■ GIVEN ENTRIES
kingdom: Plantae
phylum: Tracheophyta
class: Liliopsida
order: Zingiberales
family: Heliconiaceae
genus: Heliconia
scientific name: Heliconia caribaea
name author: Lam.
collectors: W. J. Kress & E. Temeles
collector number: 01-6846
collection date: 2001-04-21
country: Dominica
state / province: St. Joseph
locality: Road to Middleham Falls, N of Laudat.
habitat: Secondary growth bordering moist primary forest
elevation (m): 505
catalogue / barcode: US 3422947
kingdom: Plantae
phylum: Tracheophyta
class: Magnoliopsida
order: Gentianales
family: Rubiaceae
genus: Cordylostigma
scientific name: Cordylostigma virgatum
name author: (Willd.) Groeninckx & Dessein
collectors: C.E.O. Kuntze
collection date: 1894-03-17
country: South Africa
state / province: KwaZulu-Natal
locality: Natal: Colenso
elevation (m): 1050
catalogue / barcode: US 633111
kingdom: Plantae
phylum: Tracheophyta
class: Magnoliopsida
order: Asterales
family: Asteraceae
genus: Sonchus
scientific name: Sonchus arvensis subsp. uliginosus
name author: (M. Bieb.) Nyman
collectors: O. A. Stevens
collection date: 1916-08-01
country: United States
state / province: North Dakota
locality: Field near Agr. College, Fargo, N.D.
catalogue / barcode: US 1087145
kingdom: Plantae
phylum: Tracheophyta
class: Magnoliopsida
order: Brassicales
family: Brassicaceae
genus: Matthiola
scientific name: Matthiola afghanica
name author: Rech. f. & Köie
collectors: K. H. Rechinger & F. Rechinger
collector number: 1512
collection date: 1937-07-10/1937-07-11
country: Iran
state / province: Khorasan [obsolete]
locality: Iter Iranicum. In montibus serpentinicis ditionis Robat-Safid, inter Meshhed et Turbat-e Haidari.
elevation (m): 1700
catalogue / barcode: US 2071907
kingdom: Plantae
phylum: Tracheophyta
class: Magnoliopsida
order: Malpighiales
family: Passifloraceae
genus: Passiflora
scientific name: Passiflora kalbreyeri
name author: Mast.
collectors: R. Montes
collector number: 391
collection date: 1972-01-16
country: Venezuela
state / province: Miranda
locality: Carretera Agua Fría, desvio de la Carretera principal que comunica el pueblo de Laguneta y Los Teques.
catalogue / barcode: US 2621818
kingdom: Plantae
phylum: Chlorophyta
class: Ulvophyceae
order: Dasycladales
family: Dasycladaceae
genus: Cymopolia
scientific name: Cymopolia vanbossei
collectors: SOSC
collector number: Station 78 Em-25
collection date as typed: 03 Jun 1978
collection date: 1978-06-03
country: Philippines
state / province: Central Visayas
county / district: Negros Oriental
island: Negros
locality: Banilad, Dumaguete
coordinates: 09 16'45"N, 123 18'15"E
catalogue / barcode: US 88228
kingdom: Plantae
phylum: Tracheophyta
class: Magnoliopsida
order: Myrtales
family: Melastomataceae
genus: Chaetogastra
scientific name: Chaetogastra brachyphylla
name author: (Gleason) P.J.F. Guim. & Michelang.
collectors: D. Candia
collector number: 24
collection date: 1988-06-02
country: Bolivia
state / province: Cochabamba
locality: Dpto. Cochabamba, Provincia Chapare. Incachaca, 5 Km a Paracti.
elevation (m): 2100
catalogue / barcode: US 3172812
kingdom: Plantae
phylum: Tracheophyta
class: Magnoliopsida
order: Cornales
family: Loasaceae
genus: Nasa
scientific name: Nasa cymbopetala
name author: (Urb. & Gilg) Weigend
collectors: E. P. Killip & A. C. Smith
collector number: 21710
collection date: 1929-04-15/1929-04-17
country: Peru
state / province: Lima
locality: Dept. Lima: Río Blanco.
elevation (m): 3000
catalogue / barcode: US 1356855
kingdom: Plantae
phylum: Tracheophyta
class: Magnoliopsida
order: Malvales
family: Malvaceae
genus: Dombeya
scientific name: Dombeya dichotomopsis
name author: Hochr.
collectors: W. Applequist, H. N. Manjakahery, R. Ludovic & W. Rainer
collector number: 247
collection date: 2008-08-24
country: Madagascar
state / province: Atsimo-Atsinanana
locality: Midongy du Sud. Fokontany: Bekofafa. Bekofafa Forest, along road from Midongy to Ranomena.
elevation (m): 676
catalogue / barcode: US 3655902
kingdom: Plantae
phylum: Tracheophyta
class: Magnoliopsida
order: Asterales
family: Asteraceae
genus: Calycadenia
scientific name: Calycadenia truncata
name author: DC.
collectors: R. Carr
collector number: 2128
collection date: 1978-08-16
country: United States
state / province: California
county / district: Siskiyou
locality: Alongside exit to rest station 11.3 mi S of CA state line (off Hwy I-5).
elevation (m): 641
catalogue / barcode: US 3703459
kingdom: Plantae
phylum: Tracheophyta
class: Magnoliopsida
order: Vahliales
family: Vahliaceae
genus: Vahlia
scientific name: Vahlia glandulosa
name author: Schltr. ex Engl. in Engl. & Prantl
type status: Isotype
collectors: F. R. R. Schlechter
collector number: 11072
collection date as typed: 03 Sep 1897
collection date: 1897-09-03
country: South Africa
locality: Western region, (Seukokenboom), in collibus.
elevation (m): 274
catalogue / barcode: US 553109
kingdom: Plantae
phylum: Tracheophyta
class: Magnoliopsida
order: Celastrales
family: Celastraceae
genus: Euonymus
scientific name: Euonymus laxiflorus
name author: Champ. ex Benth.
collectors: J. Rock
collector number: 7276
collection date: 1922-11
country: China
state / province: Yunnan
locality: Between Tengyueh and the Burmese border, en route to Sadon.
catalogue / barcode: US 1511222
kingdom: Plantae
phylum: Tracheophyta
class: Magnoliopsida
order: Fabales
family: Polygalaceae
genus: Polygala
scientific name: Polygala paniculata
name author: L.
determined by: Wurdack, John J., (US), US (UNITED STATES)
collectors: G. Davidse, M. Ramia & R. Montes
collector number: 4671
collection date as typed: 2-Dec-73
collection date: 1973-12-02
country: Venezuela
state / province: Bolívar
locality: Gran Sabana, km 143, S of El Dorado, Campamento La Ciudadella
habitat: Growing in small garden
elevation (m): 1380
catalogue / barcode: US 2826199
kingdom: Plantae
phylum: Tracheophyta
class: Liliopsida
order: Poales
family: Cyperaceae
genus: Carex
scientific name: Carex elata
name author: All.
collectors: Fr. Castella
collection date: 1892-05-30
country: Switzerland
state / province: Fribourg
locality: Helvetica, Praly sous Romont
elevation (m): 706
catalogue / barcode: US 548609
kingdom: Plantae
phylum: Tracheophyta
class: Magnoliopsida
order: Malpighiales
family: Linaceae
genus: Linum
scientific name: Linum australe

■ GIVEN INSTRUCTION
Rewrite the records above, substituting "altitude (m)" for every occurrence of "elevation (m)" and leaving everything else unchanged.

■ FINAL RESULT
kingdom: Plantae
phylum: Tracheophyta
class: Liliopsida
order: Zingiberales
family: Heliconiaceae
genus: Heliconia
scientific name: Heliconia caribaea
name author: Lam.
collectors: W. J. Kress & E. Temeles
collector number: 01-6846
collection date: 2001-04-21
country: Dominica
state / province: St. Joseph
locality: Road to Middleham Falls, N of Laudat.
habitat: Secondary growth bordering moist primary forest
altitude (m): 505
catalogue / barcode: US 3422947
kingdom: Plantae
phylum: Tracheophyta
class: Magnoliopsida
order: Gentianales
family: Rubiaceae
genus: Cordylostigma
scientific name: Cordylostigma virgatum
name author: (Willd.) Groeninckx & Dessein
collectors: C.E.O. Kuntze
collection date: 1894-03-17
country: South Africa
state / province: KwaZulu-Natal
locality: Natal: Colenso
altitude (m): 1050
catalogue / barcode: US 633111
kingdom: Plantae
phylum: Tracheophyta
class: Magnoliopsida
order: Asterales
family: Asteraceae
genus: Sonchus
scientific name: Sonchus arvensis subsp. uliginosus
name author: (M. Bieb.) Nyman
collectors: O. A. Stevens
collection date: 1916-08-01
country: United States
state / province: North Dakota
locality: Field near Agr. College, Fargo, N.D.
catalogue / barcode: US 1087145
kingdom: Plantae
phylum: Tracheophyta
class: Magnoliopsida
order: Brassicales
family: Brassicaceae
genus: Matthiola
scientific name: Matthiola afghanica
name author: Rech. f. & Köie
collectors: K. H. Rechinger & F. Rechinger
collector number: 1512
collection date: 1937-07-10/1937-07-11
country: Iran
state / province: Khorasan [obsolete]
locality: Iter Iranicum. In montibus serpentinicis ditionis Robat-Safid, inter Meshhed et Turbat-e Haidari.
altitude (m): 1700
catalogue / barcode: US 2071907
kingdom: Plantae
phylum: Tracheophyta
class: Magnoliopsida
order: Malpighiales
family: Passifloraceae
genus: Passiflora
scientific name: Passiflora kalbreyeri
name author: Mast.
collectors: R. Montes
collector number: 391
collection date: 1972-01-16
country: Venezuela
state / province: Miranda
locality: Carretera Agua Fría, desvio de la Carretera principal que comunica el pueblo de Laguneta y Los Teques.
catalogue / barcode: US 2621818
kingdom: Plantae
phylum: Chlorophyta
class: Ulvophyceae
order: Dasycladales
family: Dasycladaceae
genus: Cymopolia
scientific name: Cymopolia vanbossei
collectors: SOSC
collector number: Station 78 Em-25
collection date as typed: 03 Jun 1978
collection date: 1978-06-03
country: Philippines
state / province: Central Visayas
county / district: Negros Oriental
island: Negros
locality: Banilad, Dumaguete
coordinates: 09 16'45"N, 123 18'15"E
catalogue / barcode: US 88228
kingdom: Plantae
phylum: Tracheophyta
class: Magnoliopsida
order: Myrtales
family: Melastomataceae
genus: Chaetogastra
scientific name: Chaetogastra brachyphylla
name author: (Gleason) P.J.F. Guim. & Michelang.
collectors: D. Candia
collector number: 24
collection date: 1988-06-02
country: Bolivia
state / province: Cochabamba
locality: Dpto. Cochabamba, Provincia Chapare. Incachaca, 5 Km a Paracti.
altitude (m): 2100
catalogue / barcode: US 3172812
kingdom: Plantae
phylum: Tracheophyta
class: Magnoliopsida
order: Cornales
family: Loasaceae
genus: Nasa
scientific name: Nasa cymbopetala
name author: (Urb. & Gilg) Weigend
collectors: E. P. Killip & A. C. Smith
collector number: 21710
collection date: 1929-04-15/1929-04-17
country: Peru
state / province: Lima
locality: Dept. Lima: Río Blanco.
altitude (m): 3000
catalogue / barcode: US 1356855
kingdom: Plantae
phylum: Tracheophyta
class: Magnoliopsida
order: Malvales
family: Malvaceae
genus: Dombeya
scientific name: Dombeya dichotomopsis
name author: Hochr.
collectors: W. Applequist, H. N. Manjakahery, R. Ludovic & W. Rainer
collector number: 247
collection date: 2008-08-24
country: Madagascar
state / province: Atsimo-Atsinanana
locality: Midongy du Sud. Fokontany: Bekofafa. Bekofafa Forest, along road from Midongy to Ranomena.
altitude (m): 676
catalogue / barcode: US 3655902
kingdom: Plantae
phylum: Tracheophyta
class: Magnoliopsida
order: Asterales
family: Asteraceae
genus: Calycadenia
scientific name: Calycadenia truncata
name author: DC.
collectors: R. Carr
collector number: 2128
collection date: 1978-08-16
country: United States
state / province: California
county / district: Siskiyou
locality: Alongside exit to rest station 11.3 mi S of CA state line (off Hwy I-5).
altitude (m): 641
catalogue / barcode: US 3703459
kingdom: Plantae
phylum: Tracheophyta
class: Magnoliopsida
order: Vahliales
family: Vahliaceae
genus: Vahlia
scientific name: Vahlia glandulosa
name author: Schltr. ex Engl. in Engl. & Prantl
type status: Isotype
collectors: F. R. R. Schlechter
collector number: 11072
collection date as typed: 03 Sep 1897
collection date: 1897-09-03
country: South Africa
locality: Western region, (Seukokenboom), in collibus.
altitude (m): 274
catalogue / barcode: US 553109
kingdom: Plantae
phylum: Tracheophyta
class: Magnoliopsida
order: Celastrales
family: Celastraceae
genus: Euonymus
scientific name: Euonymus laxiflorus
name author: Champ. ex Benth.
collectors: J. Rock
collector number: 7276
collection date: 1922-11
country: China
state / province: Yunnan
locality: Between Tengyueh and the Burmese border, en route to Sadon.
catalogue / barcode: US 1511222
kingdom: Plantae
phylum: Tracheophyta
class: Magnoliopsida
order: Fabales
family: Polygalaceae
genus: Polygala
scientific name: Polygala paniculata
name author: L.
determined by: Wurdack, John J., (US), US (UNITED STATES)
collectors: G. Davidse, M. Ramia & R. Montes
collector number: 4671
collection date as typed: 2-Dec-73
collection date: 1973-12-02
country: Venezuela
state / province: Bolívar
locality: Gran Sabana, km 143, S of El Dorado, Campamento La Ciudadella
habitat: Growing in small garden
altitude (m): 1380
catalogue / barcode: US 2826199
kingdom: Plantae
phylum: Tracheophyta
class: Liliopsida
order: Poales
family: Cyperaceae
genus: Carex
scientific name: Carex elata
name author: All.
collectors: Fr. Castella
collection date: 1892-05-30
country: Switzerland
state / province: Fribourg
locality: Helvetica, Praly sous Romont
altitude (m): 706
catalogue / barcode: US 548609
kingdom: Plantae
phylum: Tracheophyta
class: Magnoliopsida
order: Malpighiales
family: Linaceae
genus: Linum
scientific name: Linum australe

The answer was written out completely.